Leggendo con gli occhi di oggi il romanzo balzacchiano, Xavier Giannoli ripercorre nel film le vicende di un giovane provinciale, orfano dall'infanzia, Lucien Chardon (Benjamin Voisin) che alla bella e insoddisfatta nobildonna Louise de Bargeton (Cécile De France) aveva dedicato le proprie poesie d’amore, raccolte successivamente in un libro che la stessa Louise aveva presentato al pubblico dei nobili di Angoulème, amici - scandalizzati – dell’anziano marito, e, ovviamente, avari di applausi.

 

Dopo questo insuccesso Lucien aveva lasciato Angoulême alla volta di Parigi, la capitale che egli riteneva ricca di fermenti culturali, dove – ne era sicuro – nei salotti più importanti sarebbe stato accolto a braccia aperte dai raffinati intellettuali e dai critici innamorati della bellezza. A questo scopo, aveva assunto il cognome materno, diventando Lucien de Rubempré, millantando perciò un titolo nobiliare senza il quale gli sarebbe stato impossibile frequentare gli ambienti che gli stavano a cuore.
Alla scuola del giovane critico Etienne Lousteau (Vincent Lacoste), egli aveva appreso, invece, l’arte dell’essere cinico, necessaria alla sua scalata sociale e si era messo in contatto con l’editore Dauriat (Gérard Depardieu), rozzo, ma pieno di soldi e capace di far funzionare le nuove macchine per la stampa, indispensabili all’uscita dei giornali e delle gazzette, utilissimo strumento di potere e di controllo, cui pareva opporsi Nathan (Xavier Dolan) poeta e scrittore di talento.

 

 All’amore per la dolce e materna Louise, egli aveva affiancato l’attrazione per la giovane Coralie (Salomé Dewaels), prostituta dei boulevard che, per aiutarlo senza comprometterlo, aveva voluto impegnarsi come attrice di teatro, ottenendo dapprima molti e graditi  applausi, ma in realtà esponendosi al più che probabile ludibrio della claque, orchestrata dal disegno segreto della Marquise d’Espard (Jeanne Balibar), indomabile reazionaria, ipocrita custode della virtù di Louise de Bargeton e decisa a rovinare per sempre Lucien.

 

 

 

 

Il regista ha trasformato il romanzo di Balzac – di 800 pagine – in un film di 155 minuti senza alterarne complessivamente il significato, traducendolo e rendendolo, anzi,  un gradevole e classico racconto cinematografico, ricco di citazioni dai film di Scorsese e di Kubrick -principalmente - e impreziosito da bellissime musiche (da Rameau a Vivaldi; da Schubert a Johan Strauss...)

 

Il racconto dello scrittore diventa dunque un singolare  film in costume, nel quale si avverte l’attenzione di Giannoli alla perenne  modernità delle sue pagine nell'analisi delle dinamiche sociali nei tempi di crisi, quando al dolore e alle umiliazioni di chi ha drammaticamente visto l’impossibilità di cambiare il mondo, si oppone  rabbiosa la volontà di ripristinare vecchi privilegi e vecchie discriminazioni, cavalcando, e favorendo senza alcuna remora, lo scontento diffuso per la fine delle illusioni e il disincanto. Ora come allora.
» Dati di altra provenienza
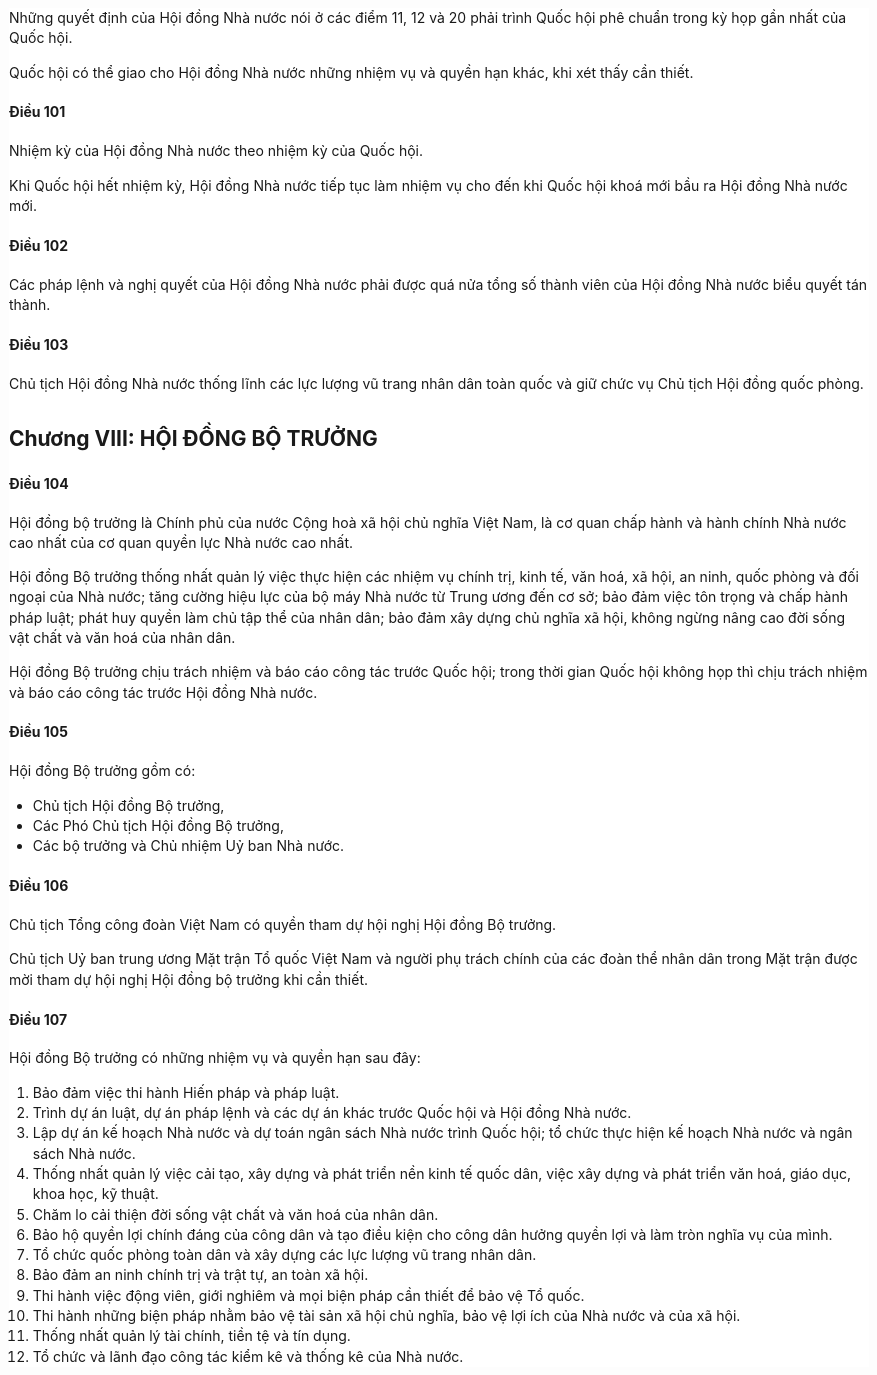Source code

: Những quyết định của Hội đồng Nhà nước nói ở các điểm 11, 12 và 20 phải trình Quốc hội phê chuẩn trong kỳ họp gần nhất của Quốc hội.

Quốc hội có thể giao cho Hội đồng Nhà nước những nhiệm vụ và quyền hạn khác, khi xét thấy cần thiết.

#### Điều 101
Nhiệm kỳ của Hội đồng Nhà nước theo nhiệm kỳ của Quốc hội.

Khi Quốc hội hết nhiệm kỳ, Hội đồng Nhà nước tiếp tục làm nhiệm vụ cho đến khi Quốc hội khoá mới bầu ra Hội đồng Nhà nước mới.

#### Điều 102
Các pháp lệnh và nghị quyết của Hội đồng Nhà nước phải được quá nửa tổng số thành viên của Hội đồng Nhà nước biểu quyết tán thành.

#### Điều 103
Chủ tịch Hội đồng Nhà nước thống lĩnh các lực lượng vũ trang nhân dân toàn quốc và giữ chức vụ Chủ tịch Hội đồng quốc phòng.

## Chương VIII: HỘI ĐỒNG BỘ TRƯỞNG
#### Điều 104
Hội đồng bộ trưởng là Chính phủ của nước Cộng hoà xã hội chủ nghĩa Việt Nam, là cơ quan chấp hành và hành chính Nhà nước cao nhất của cơ quan quyền lực Nhà nước cao nhất.

Hội đồng Bộ trưởng thống nhất quản lý việc thực hiện các nhiệm vụ chính trị, kinh tế, văn hoá, xã hội, an ninh, quốc phòng và đối ngoại của Nhà nước; tăng cường hiệu lực của bộ máy Nhà nước từ Trung ương đến cơ sở; bảo đảm việc tôn trọng và chấp hành pháp luật; phát huy quyền làm chủ tập thể của nhân dân; bảo đảm xây dựng chủ nghĩa xã hội, không ngừng nâng cao đời sống vật chất và văn hoá của nhân dân.

Hội đồng Bộ trưởng chịu trách nhiệm và báo cáo công tác trước Quốc hội; trong thời gian Quốc hội không họp thì chịu trách nhiệm và báo cáo công tác trước Hội đồng Nhà nước.

#### Điều 105
Hội đồng Bộ trưởng gồm có:

- Chủ tịch Hội đồng Bộ trưởng,
- Các Phó Chủ tịch Hội đồng Bộ trưởng,
- Các bộ trưởng và Chủ nhiệm Uỷ ban Nhà nước.

#### Điều 106
Chủ tịch Tổng công đoàn Việt Nam có quyền tham dự hội nghị Hội đồng Bộ trưởng.

Chủ tịch Uỷ ban trung ương Mặt trận Tổ quốc Việt Nam và người phụ trách chính của các đoàn thể nhân dân trong Mặt trận được mời tham dự hội nghị Hội đồng bộ trưởng khi cần thiết.

#### Điều 107
Hội đồng Bộ trưởng có những nhiệm vụ và quyền hạn sau đây:

1. Bảo đảm việc thi hành Hiến pháp và pháp luật.
2. Trình dự án luật, dự án pháp lệnh và các dự án khác trước Quốc hội và Hội đồng Nhà nước.
3. Lập dự án kế hoạch Nhà nước và dự toán ngân sách Nhà nước trình Quốc hội; tổ chức thực hiện kế hoạch Nhà nước và ngân sách Nhà nước.
4. Thống nhất quản lý việc cải tạo, xây dựng và phát triển nền kinh tế quốc dân, việc xây dựng và phát triển văn hoá, giáo dục, khoa học, kỹ thuật.
5. Chăm lo cải thiện đời sống vật chất và văn hoá của nhân dân.
6. Bảo hộ quyền lợi chính đáng của công dân và tạo điều kiện cho công dân hưởng quyền lợi và làm tròn nghĩa vụ của mình.
7. Tổ chức quốc phòng toàn dân và xây dựng các lực lượng vũ trang nhân dân.
8. Bảo đảm an ninh chính trị và trật tự, an toàn xã hội.
9. Thi hành việc động viên, giới nghiêm và mọi biện pháp cần thiết để bảo vệ Tổ quốc.
10. Thi hành những biện pháp nhằm bảo vệ tài sản xã hội chủ nghĩa, bảo vệ lợi ích của Nhà nước và của xã hội.
11. Thống nhất quản lý tài chính, tiền tệ và tín dụng.
12. Tổ chức và lãnh đạo công tác kiểm kê và thống kê của Nhà nước.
Se è questo, come io credo, il senso della rilettura di Balzac da parte del regista, il film è molto convincente e suscita la nostra ammirazione, nonostante alcuni difetti, inevitabili, data la sua lunga durata. I personaggi, infatti, sono ben disegnati e gli attori, con eccezionale bravura, inverano, con la loro interpretazione, gli uomini e le donne che vivono sulla propria pelle le contraddizioni del loro tempo, i momenti dell’eterna Comédie humaine nella quale tutti – più o meno consapevolmente e più o meno infelicemente – sono protagonisti.